### 出典抜粋
いいですね。能にはこのように和歌を引きながらの会話が多いのです。老人(シテ)も公光(ワキ)も古歌を知っているという前提での会話。和歌好きにはたまらない。老人に促されて公光はここ、雲林院を訪れるきっかけとなった夢を語ります。
「桜の蔭に紅の袴を召した女性と、伊勢物語の草紙を持つ衣冠束帯の姿の男性が佇んでいました。近くにいた翁に、彼らは誰でしょうと問うたところ、あの男性こそ在原業平、女性は二条の后、そして処は都の紫の雲の林(雲林院)だと教えられ、夢が覚めました」と。
すると老人は「さては御身の心を感じて、在原業平が『伊勢物語』の秘事をそなたに授けようとしたのであろう」といい、そして「別れし夢」を待ち給えと告げて姿を消してしまいます。
公光が眠っていると、その夢の中に先ほどの老人が本当の姿、すなわち在原業平の霊(後シテ)として現れます。先ほどの老人こそ在原業平の霊の化身だったのです。
######
> **課題**
公光の夢と在原業平の霊を描く能について述べた上の本文を、一字も変えずに全文複製してください。 以下のリストは、上の本文とは関係がありません。
### データセット
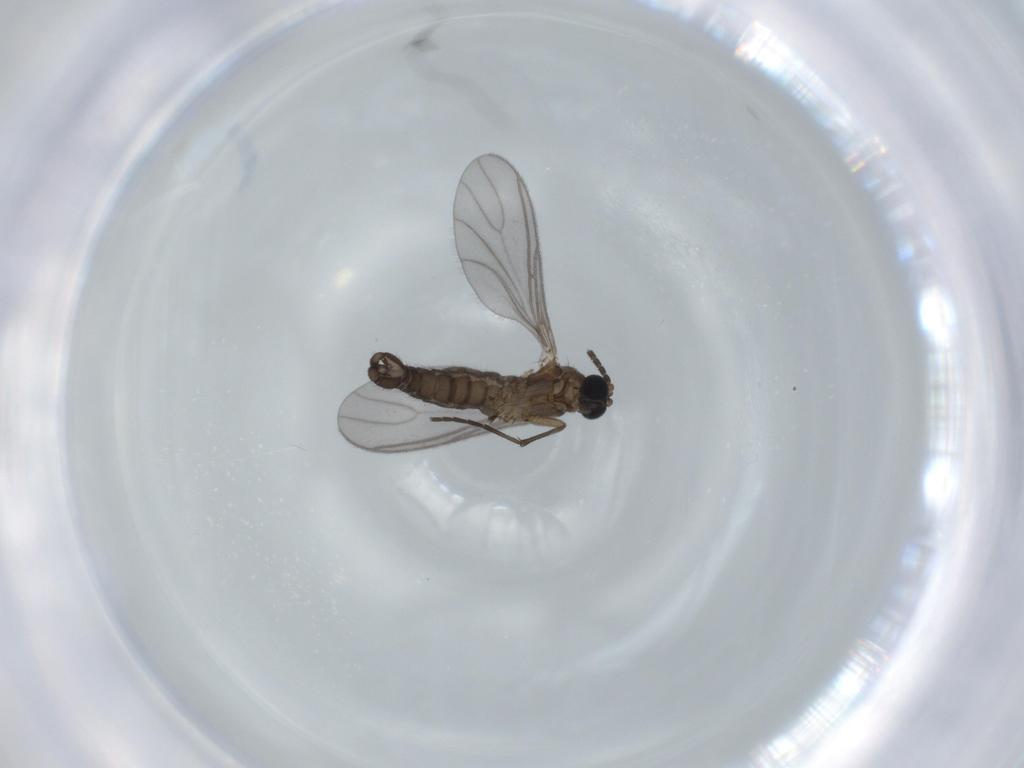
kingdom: Animalia
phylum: Arthropoda
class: Insecta
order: Diptera
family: Sciaridae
######
> **解答**
いいですね。能にはこのように和歌を引きながらの会話が多いのです。老人(シテ)も公光(ワキ)も古歌を知っているという前提での会話。和歌好きにはたまらない。老人に促されて公光はここ、雲林院を訪れるきっかけとなった夢を語ります。
「桜の蔭に紅の袴を召した女性と、伊勢物語の草紙を持つ衣冠束帯の姿の男性が佇んでいました。近くにいた翁に、彼らは誰でしょうと問うたところ、あの男性こそ在原業平、女性は二条の后、そして処は都の紫の雲の林(雲林院)だと教えられ、夢が覚めました」と。
すると老人は「さては御身の心を感じて、在原業平が『伊勢物語』の秘事をそなたに授けようとしたのであろう」といい、そして「別れし夢」を待ち給えと告げて姿を消してしまいます。
公光が眠っていると、その夢の中に先ほどの老人が本当の姿、すなわち在原業平の霊(後シテ)として現れます。先ほどの老人こそ在原業平の霊の化身だったのです。